Em terceiro, deve-se notar que o Brasil padece de insuficiente taxa de poupança privada, o que demanda a existência de um setor público que contribua positivamente na formação da poupança doméstica, a fim de reduzir a dependência de poupança externa. Embora a importação de poupança, via déficits nas contas correntes, não seja um mal em si, o fortalecimento da poupança doméstica ajuda a proteger o país em situações de súbita redução da liquidez externa, o que tenderia a reduzir a volatilidade do produto e do emprego. Lastimavelmente, a opção pela redução do superávit primário via elevação dos gastos de custeio ignora completamente esse fato. Melhor teria sido, obviamente, elevar os gastos de investimento, mantendo sob controle as despesas de custeio.

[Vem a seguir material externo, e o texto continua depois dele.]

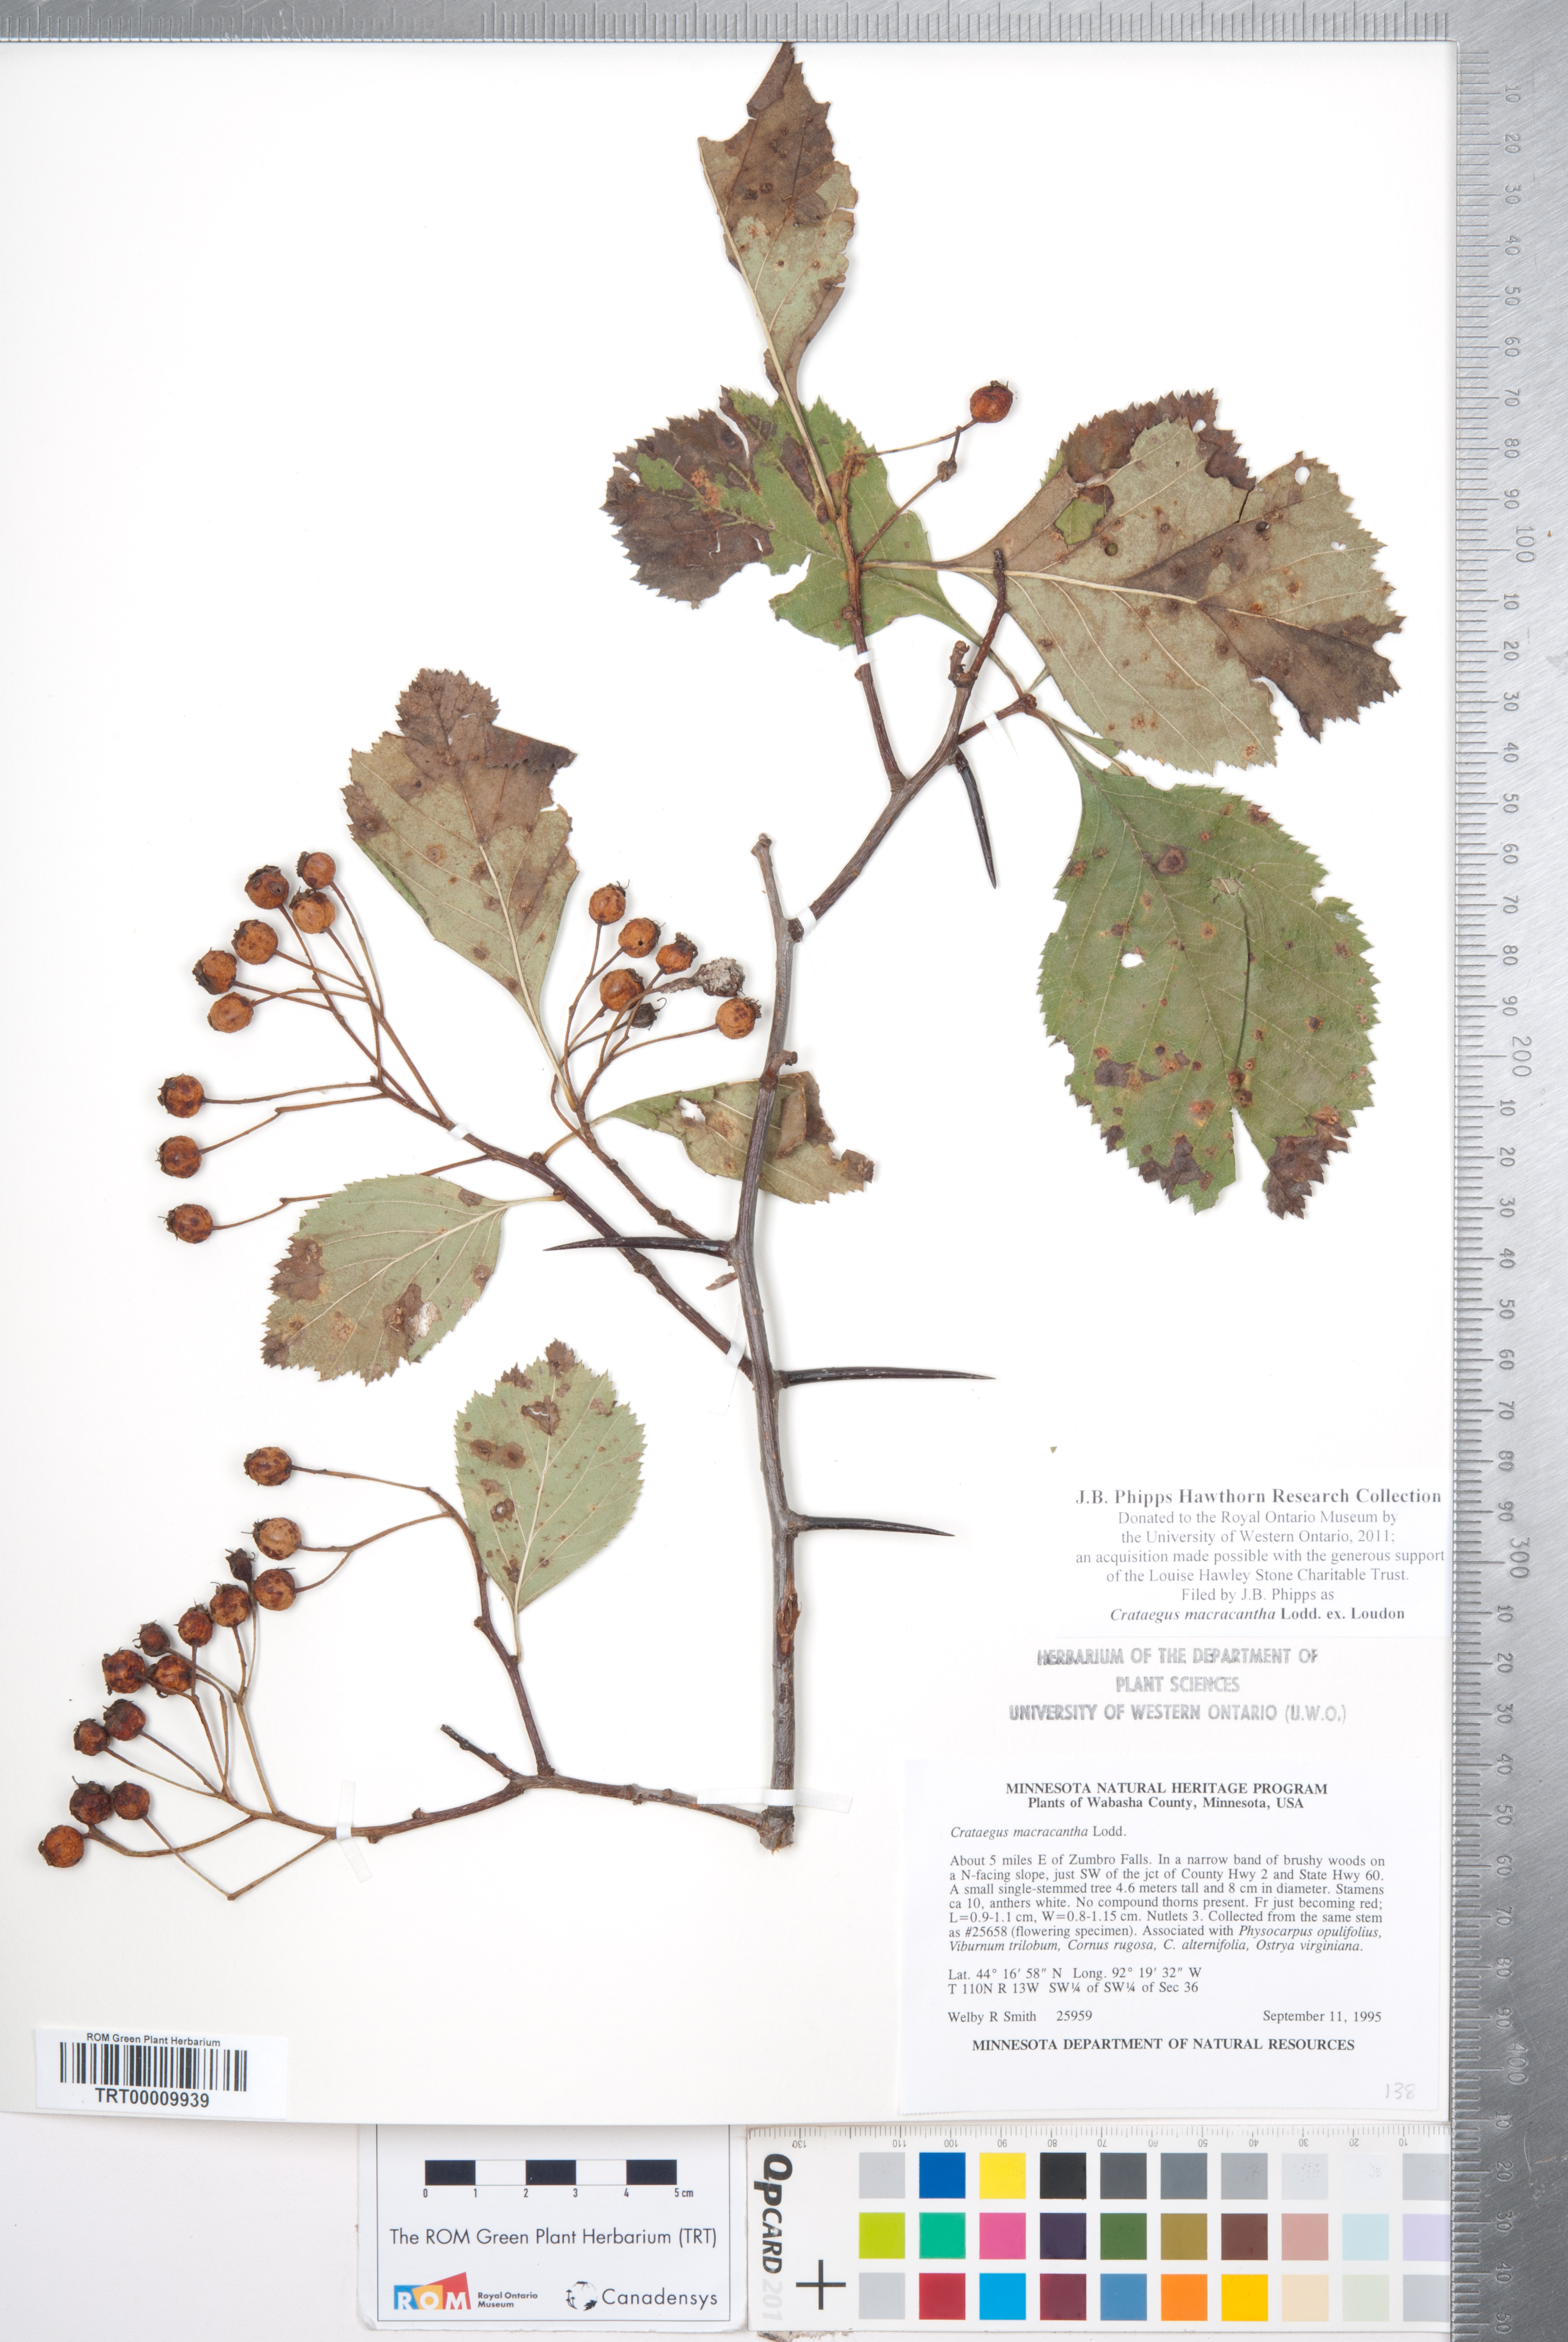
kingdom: Plantae
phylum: Tracheophyta
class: Magnoliopsida
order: Rosales
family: Rosaceae
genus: Crataegus
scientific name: Crataegus macracantha
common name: Large-thorn hawthorn
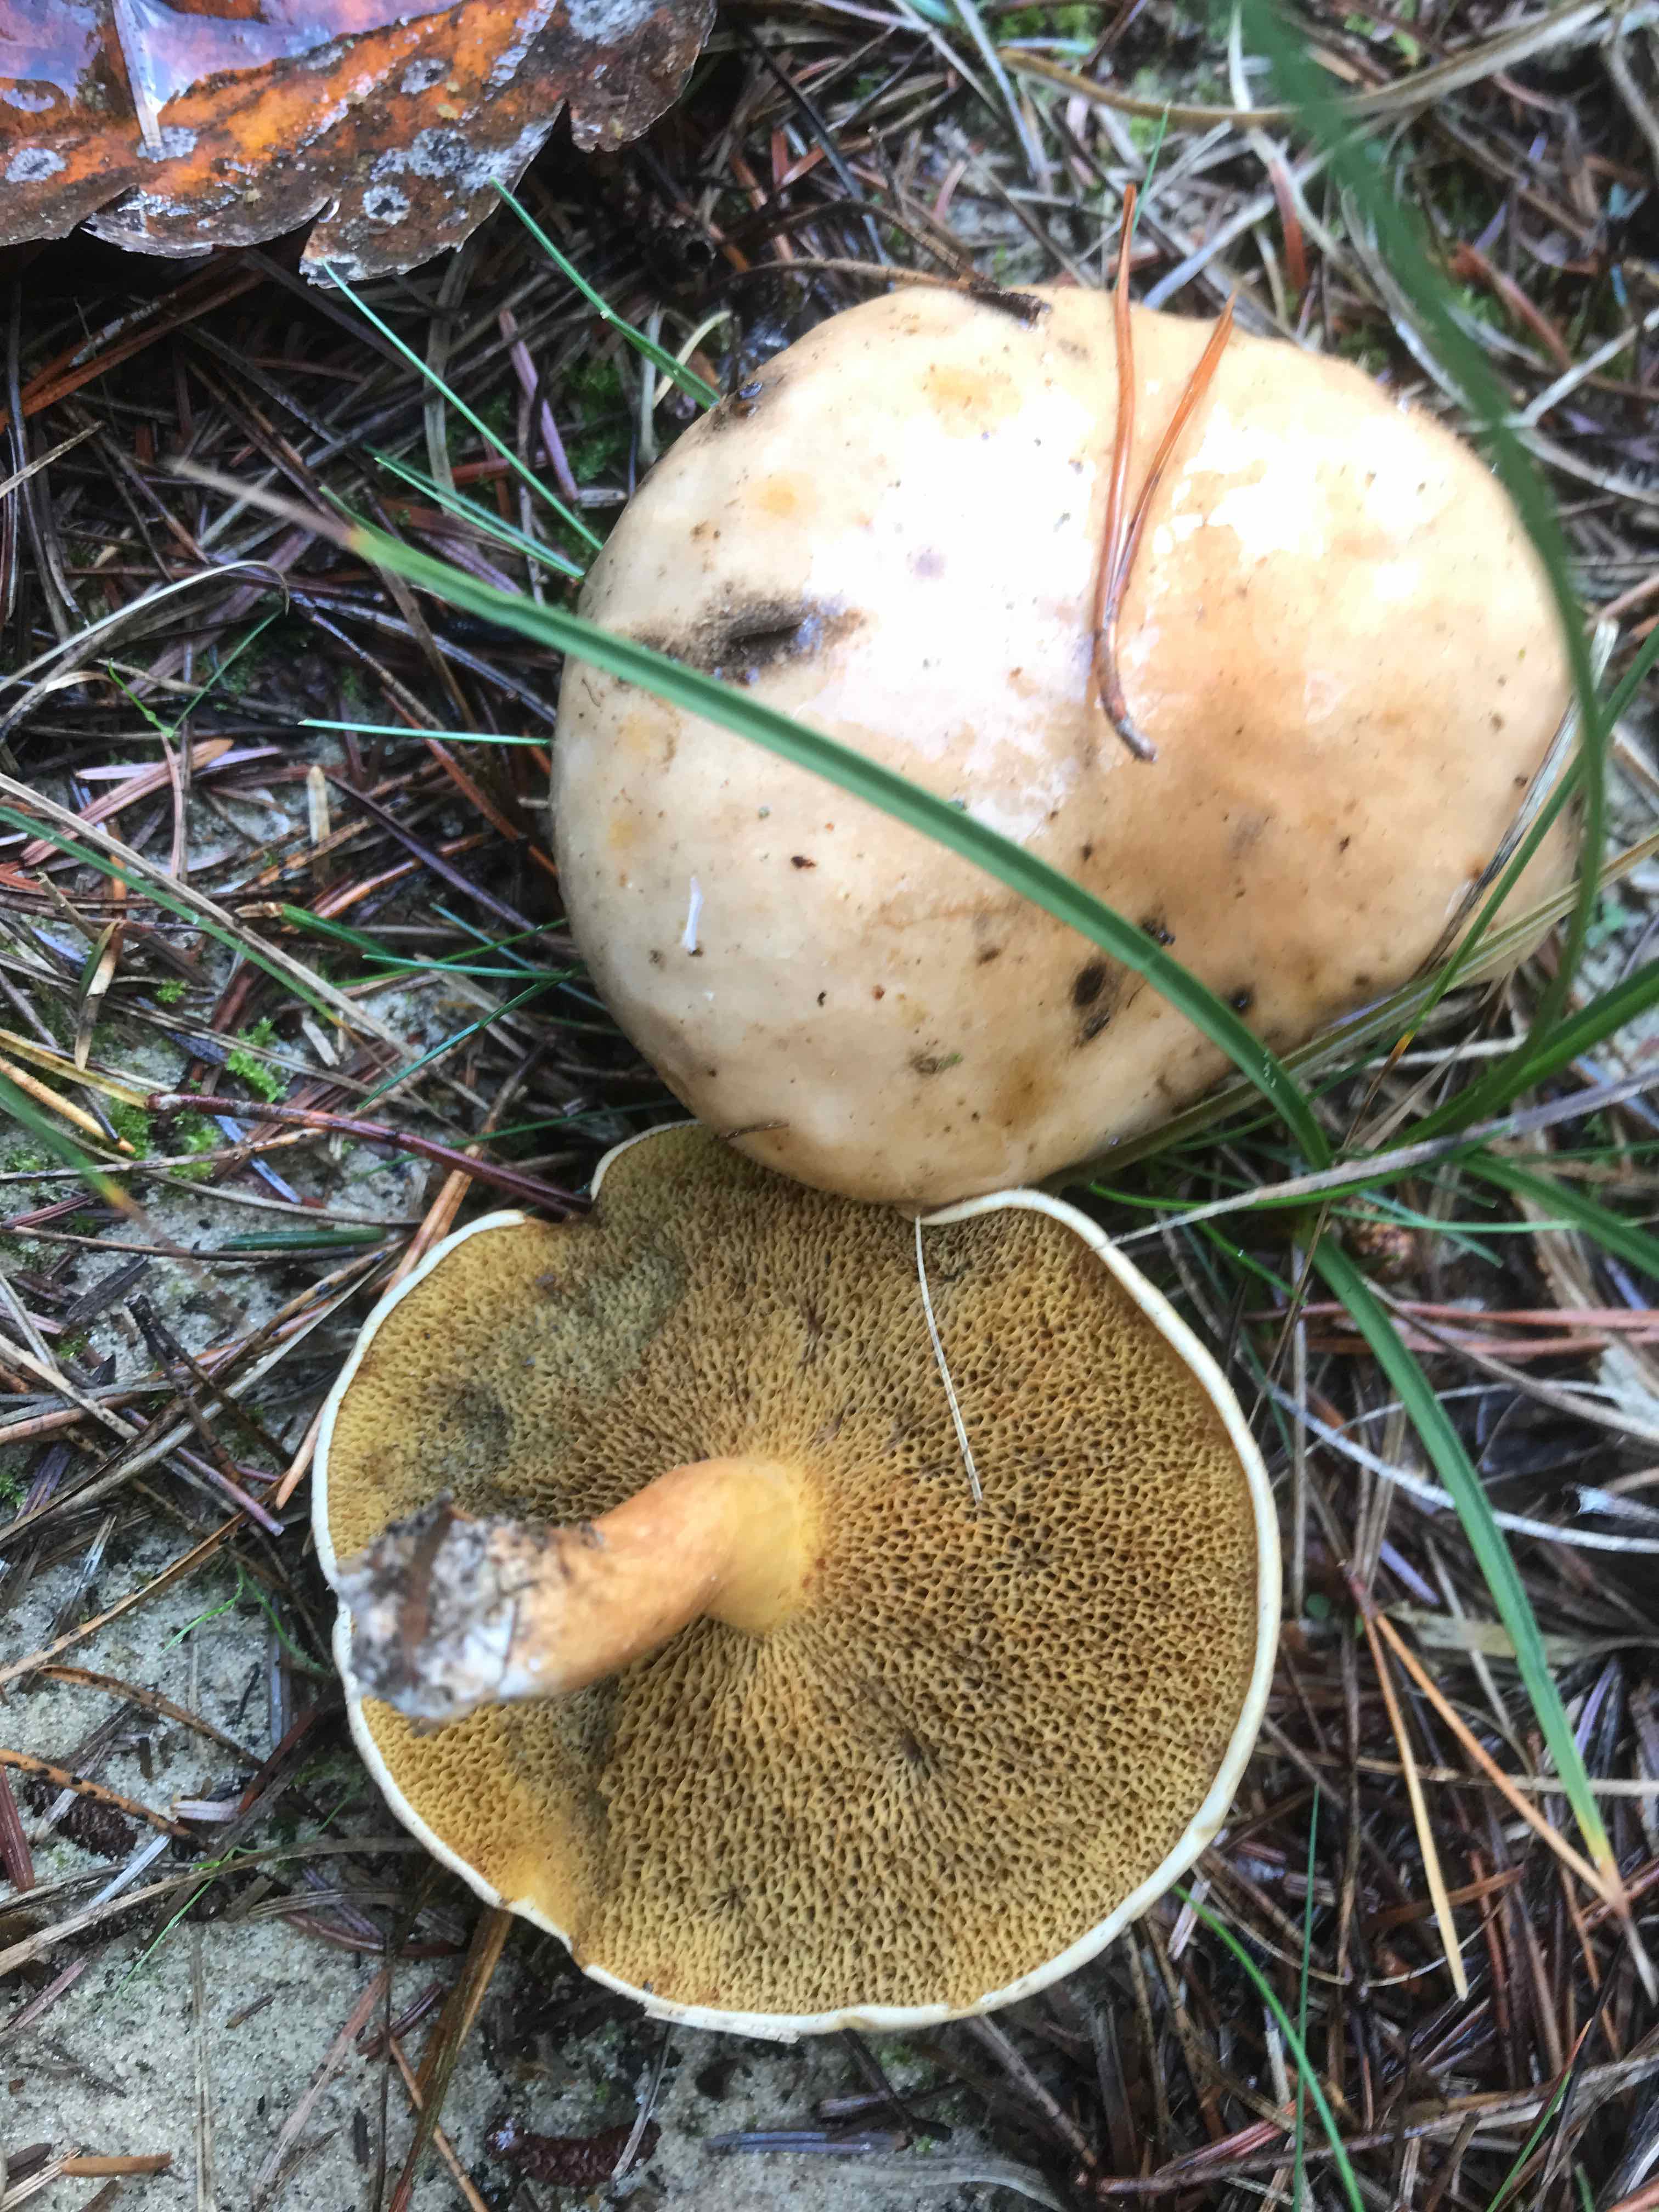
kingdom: Fungi
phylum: Basidiomycota
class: Agaricomycetes
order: Boletales
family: Suillaceae
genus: Suillus
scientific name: Suillus bovinus
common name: grovporet slimrørhat
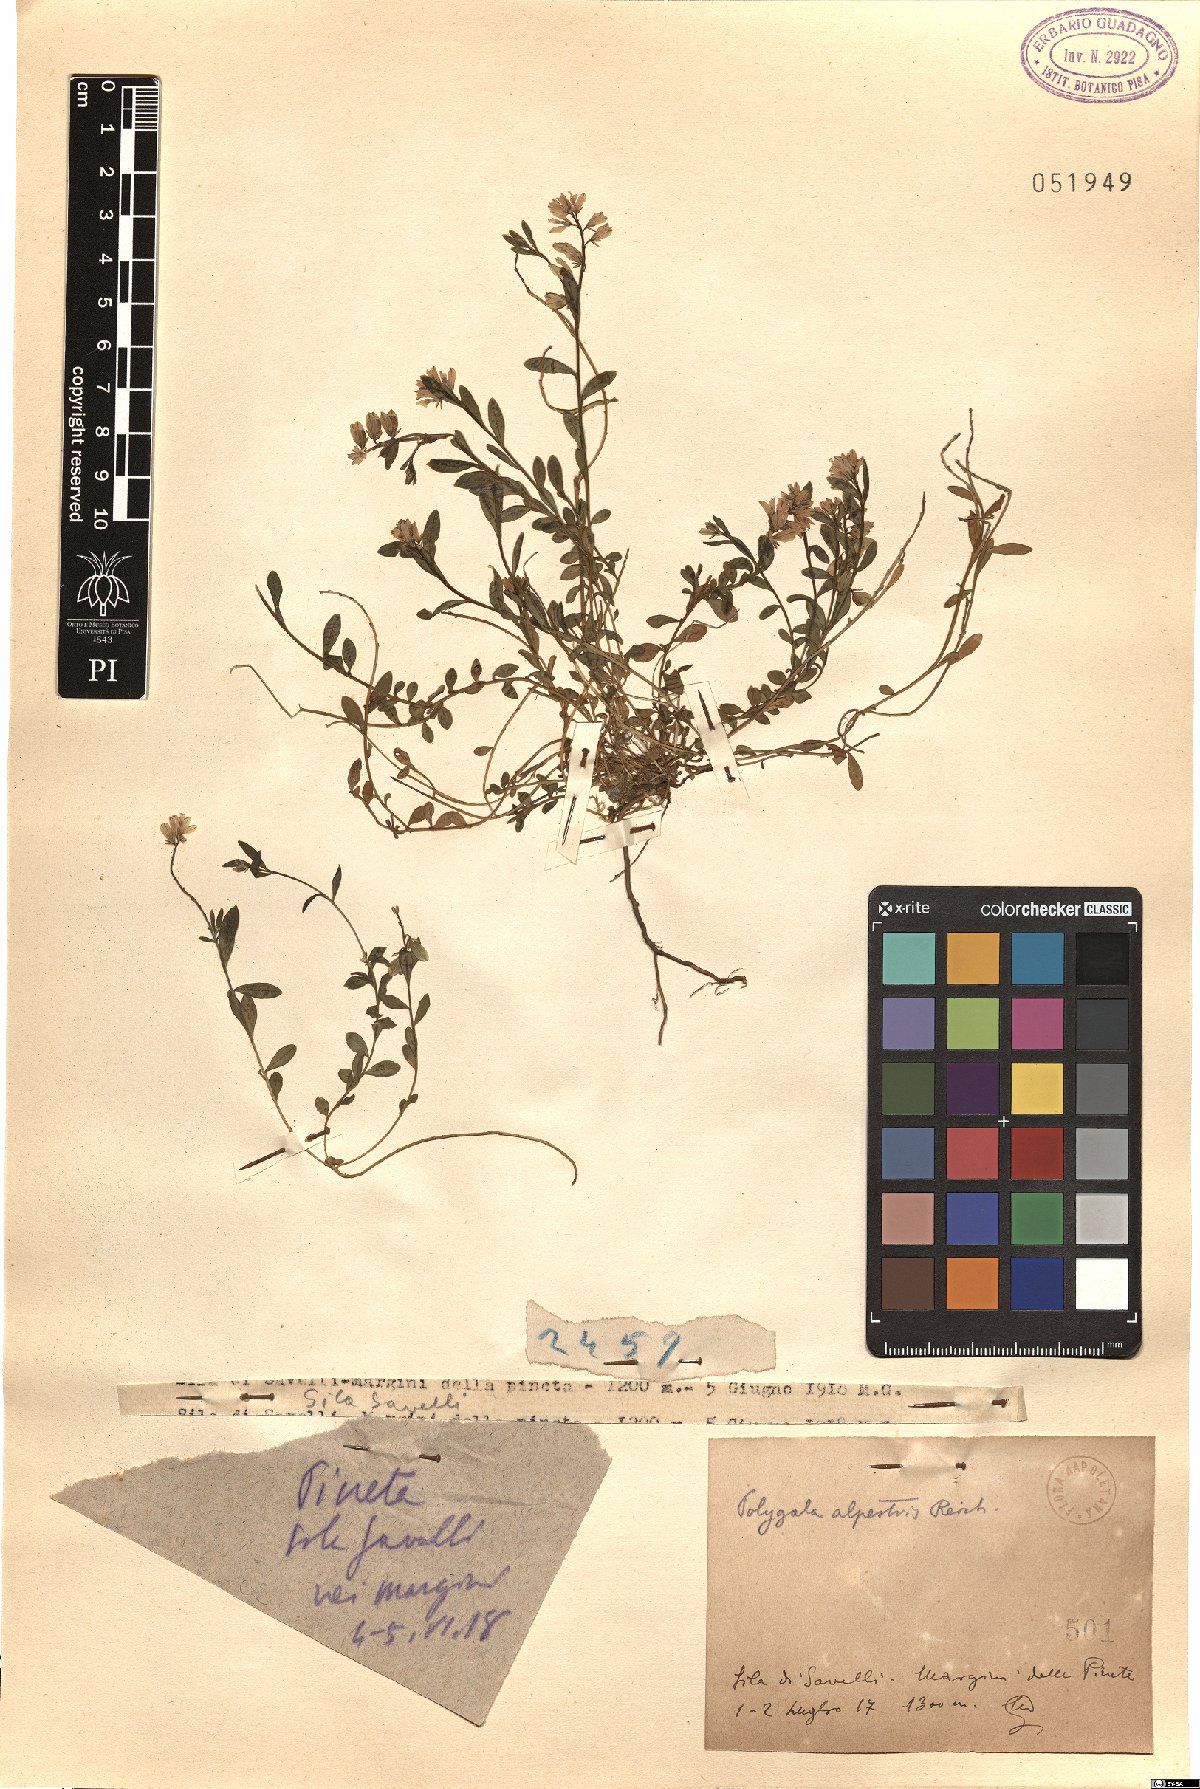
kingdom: Plantae
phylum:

Listamos acima apenas alguns dos problemas que poderão resultar da opção seguida pelo governo em 2009 e que provavelmente se repetirá no ano vindouro. Menores superávits primários, em consequência do aumento acelerado dos gastos de custeio, devem contribuir para o menor crescimento da economia nos próximos anos, ao contrário da crença hoje predominante na Esplanada dos Ministérios.

Fonte: Valor Econômico – Gustavo Loyola, doutor em economia pela EPGE/FGV, ex-presidente do Banco Central do Brasil, é sócio-diretor da Tendências Consultoria Integrada, em São Paulo.